=== Section Start ===

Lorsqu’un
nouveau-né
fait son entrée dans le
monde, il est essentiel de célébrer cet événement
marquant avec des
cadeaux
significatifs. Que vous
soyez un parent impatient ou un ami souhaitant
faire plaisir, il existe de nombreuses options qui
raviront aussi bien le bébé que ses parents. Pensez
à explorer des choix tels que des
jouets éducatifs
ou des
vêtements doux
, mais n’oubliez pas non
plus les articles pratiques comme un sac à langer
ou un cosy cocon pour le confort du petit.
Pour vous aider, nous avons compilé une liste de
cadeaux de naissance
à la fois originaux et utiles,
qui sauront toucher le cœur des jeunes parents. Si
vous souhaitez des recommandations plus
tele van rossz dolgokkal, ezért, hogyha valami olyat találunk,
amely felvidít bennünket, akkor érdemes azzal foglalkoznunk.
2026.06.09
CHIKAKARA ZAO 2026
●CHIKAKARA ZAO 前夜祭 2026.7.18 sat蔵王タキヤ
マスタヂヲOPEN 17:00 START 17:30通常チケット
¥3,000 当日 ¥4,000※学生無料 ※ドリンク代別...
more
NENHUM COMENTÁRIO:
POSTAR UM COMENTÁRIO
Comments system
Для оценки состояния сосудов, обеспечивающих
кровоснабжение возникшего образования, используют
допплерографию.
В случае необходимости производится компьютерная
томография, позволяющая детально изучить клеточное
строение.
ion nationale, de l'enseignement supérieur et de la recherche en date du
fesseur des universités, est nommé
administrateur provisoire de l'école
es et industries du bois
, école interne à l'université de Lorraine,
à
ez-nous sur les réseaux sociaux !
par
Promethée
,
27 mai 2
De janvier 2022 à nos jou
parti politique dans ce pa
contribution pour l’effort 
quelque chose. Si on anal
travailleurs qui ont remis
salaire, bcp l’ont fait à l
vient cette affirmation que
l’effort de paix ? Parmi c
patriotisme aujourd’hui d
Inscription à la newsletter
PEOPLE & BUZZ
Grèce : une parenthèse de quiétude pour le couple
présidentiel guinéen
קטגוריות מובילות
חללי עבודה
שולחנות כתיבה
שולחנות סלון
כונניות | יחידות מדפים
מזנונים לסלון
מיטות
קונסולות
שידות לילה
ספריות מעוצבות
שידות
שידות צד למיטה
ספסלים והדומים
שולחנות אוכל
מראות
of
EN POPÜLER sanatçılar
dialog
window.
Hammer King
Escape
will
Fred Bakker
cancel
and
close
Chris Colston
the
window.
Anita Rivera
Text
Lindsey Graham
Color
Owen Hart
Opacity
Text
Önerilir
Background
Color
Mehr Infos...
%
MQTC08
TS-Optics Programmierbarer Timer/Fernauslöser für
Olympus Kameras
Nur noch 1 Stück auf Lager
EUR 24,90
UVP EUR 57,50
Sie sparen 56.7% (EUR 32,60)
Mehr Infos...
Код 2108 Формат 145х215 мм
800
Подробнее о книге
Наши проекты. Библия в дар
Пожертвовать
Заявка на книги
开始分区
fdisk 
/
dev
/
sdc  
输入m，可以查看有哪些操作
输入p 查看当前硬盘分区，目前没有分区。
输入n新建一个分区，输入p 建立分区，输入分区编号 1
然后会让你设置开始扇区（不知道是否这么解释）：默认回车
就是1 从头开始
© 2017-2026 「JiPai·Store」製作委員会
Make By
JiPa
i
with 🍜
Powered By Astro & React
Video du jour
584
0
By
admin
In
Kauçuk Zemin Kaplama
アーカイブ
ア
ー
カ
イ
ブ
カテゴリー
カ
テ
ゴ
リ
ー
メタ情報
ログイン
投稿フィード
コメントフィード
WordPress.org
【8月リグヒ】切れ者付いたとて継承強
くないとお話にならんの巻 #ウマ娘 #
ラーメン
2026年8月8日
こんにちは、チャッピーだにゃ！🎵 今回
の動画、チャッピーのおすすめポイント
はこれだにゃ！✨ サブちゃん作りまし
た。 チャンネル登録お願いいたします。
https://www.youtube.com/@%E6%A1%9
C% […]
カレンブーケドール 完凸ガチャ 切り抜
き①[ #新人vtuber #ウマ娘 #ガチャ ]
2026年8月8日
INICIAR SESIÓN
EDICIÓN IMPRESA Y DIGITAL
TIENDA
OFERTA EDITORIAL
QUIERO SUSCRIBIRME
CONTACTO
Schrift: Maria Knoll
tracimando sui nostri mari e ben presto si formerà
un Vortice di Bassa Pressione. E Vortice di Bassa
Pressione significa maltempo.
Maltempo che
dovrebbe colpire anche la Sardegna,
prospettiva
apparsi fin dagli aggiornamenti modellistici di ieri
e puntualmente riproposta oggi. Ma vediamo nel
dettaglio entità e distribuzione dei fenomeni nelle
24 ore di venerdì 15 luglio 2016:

=== Section End ===

**YOUR GOAL**
Everything from the line containing "た。 チャンネル登録お願いいたします。" through the final line of the listing, inclusive, must be reproduced exactly; leave out the rest.

**ANSWER FOR THIS EXERCISE**
た。 チャンネル登録お願いいたします。
https://www.youtube.com/@%E6%A1%9
C% […]
カレンブーケドール 完凸ガチャ 切り抜
き①[ #新人vtuber #ウマ娘 #ガチャ ]
2026年8月8日
INICIAR SESIÓN
EDICIÓN IMPRESA Y DIGITAL
TIENDA
OFERTA EDITORIAL
QUIERO SUSCRIBIRME
CONTACTO
Schrift: Maria Knoll
tracimando sui nostri mari e ben presto si formerà
un Vortice di Bassa Pressione. E Vortice di Bassa
Pressione significa maltempo.
Maltempo che
dovrebbe colpire anche la Sardegna,
prospettiva
apparsi fin dagli aggiornamenti modellistici di ieri
e puntualmente riproposta oggi. Ma vediamo nel
dettaglio entità e distribuzione dei fenomeni nelle
24 ore di venerdì 15 luglio 2016:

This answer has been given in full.